Miroslav Žamboch- Łowcy


Wydawnictwo: Fabryka Słów
Liczba stron: 560


 Kontakt z literaturą fantastyczną zawdzięczam mojemu chłopakowi, który podsuwa mi, co ciekawsze książki z tego gatunku. Tym sposobem w moje ręce trafili „Łowcy”. Historia opowiada o młodym fizyku, Marku Twili, który odkrył możliwość jednorazowej podróży w czasie. Podróż ta odbędzie się do ery mezozoicznej, kiedy to Ziemię zamieszkiwały dinozaury. Grupa zamożnych miłośników polowania natychmiast postanawia udać się na taką wyprawę z zamiarem zdobycia jedynego w swoim rodzaju trofeum łowieckiego. Przewodnikiem i gwarantem bezpiecznego powrotu do naszych czasów staje się, oczywiście, główny bohater. Uczestnicy tej niecodziennej podróży przeżywają wiele niesamowitych przygód i muszą stawić czoła przeróżnym problemom i trudnościom.


Mark Twili to nieśmiały i nieporadny naukowiec, który raczej nie nadaje się na organizatora egzotycznych wypraw, jednak już od pierwszych stron wzbudził moją sympatię. W początkowej fazie ekspedycji jest raczej ciężarem dla innych uczestników, ale z czasem nabiera pewności siebie i umiejętności przetrwania w zupełnie dzikim świecie. Ostatecznie ktoś z pozoru słaby okazuje się najsilniejszym i najbardziej wytrzymałym członkiem grupy.    

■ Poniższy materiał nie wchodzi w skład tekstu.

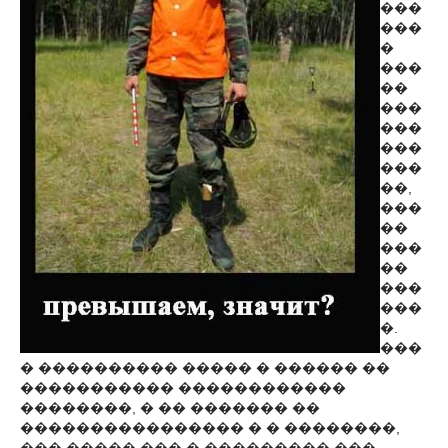
���
���
�
���
��
���
���
���
���
��,
���
��
���
��
���
���
�.
���
� ���������� ����� � ������ ��
����������� ������������
��������, � �� ������� ��
���������������� � � ��������,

Książka ta wywarła na mnie pozytywne wrażenie. Jest dynamiczna, wciągająca i dobrze napisana. Łączy w sobie elementy powieści fantastycznej i przygodowej. W żadnym momencie nie nudzi, a wręcz przeciwnie z każdą stroną napięcie wzrasta. Pojawiające się metafizyczne zagadnienia, przeczące dotychczasowej wiedzy o stworzeniach żyjących w mezozoiku, dodatkowo uatrakcyjniają fabułę. Podobają mi się także bohaterowie wykreowani przez autora. Różni ich niemal wszystko- charakter, pochodzenie i maniery, ale w obliczu niebezpieczeństwa zmuszeni są ze sobą współpracować. Nie zabrakło także negatywnej postaci, której egoizm i zadufanie w sobie często sprowadzały kłopoty na całą grupę. Nakreślony został także wątek miłosny, zgrabnie wpleciony w ogólną fabułę powieści.


Zakończenie nie wyjaśnia wszystkiego, a właściwie piętrzy niedomówienia i podsyca ciekawość. Na ostatnich stronach pojawiają się kolejne tajemnice i dziwne wydarzenia. Nie pozostaje mi, więc nic innego, jak cierpliwie czekać na kolejną część „Łowców”.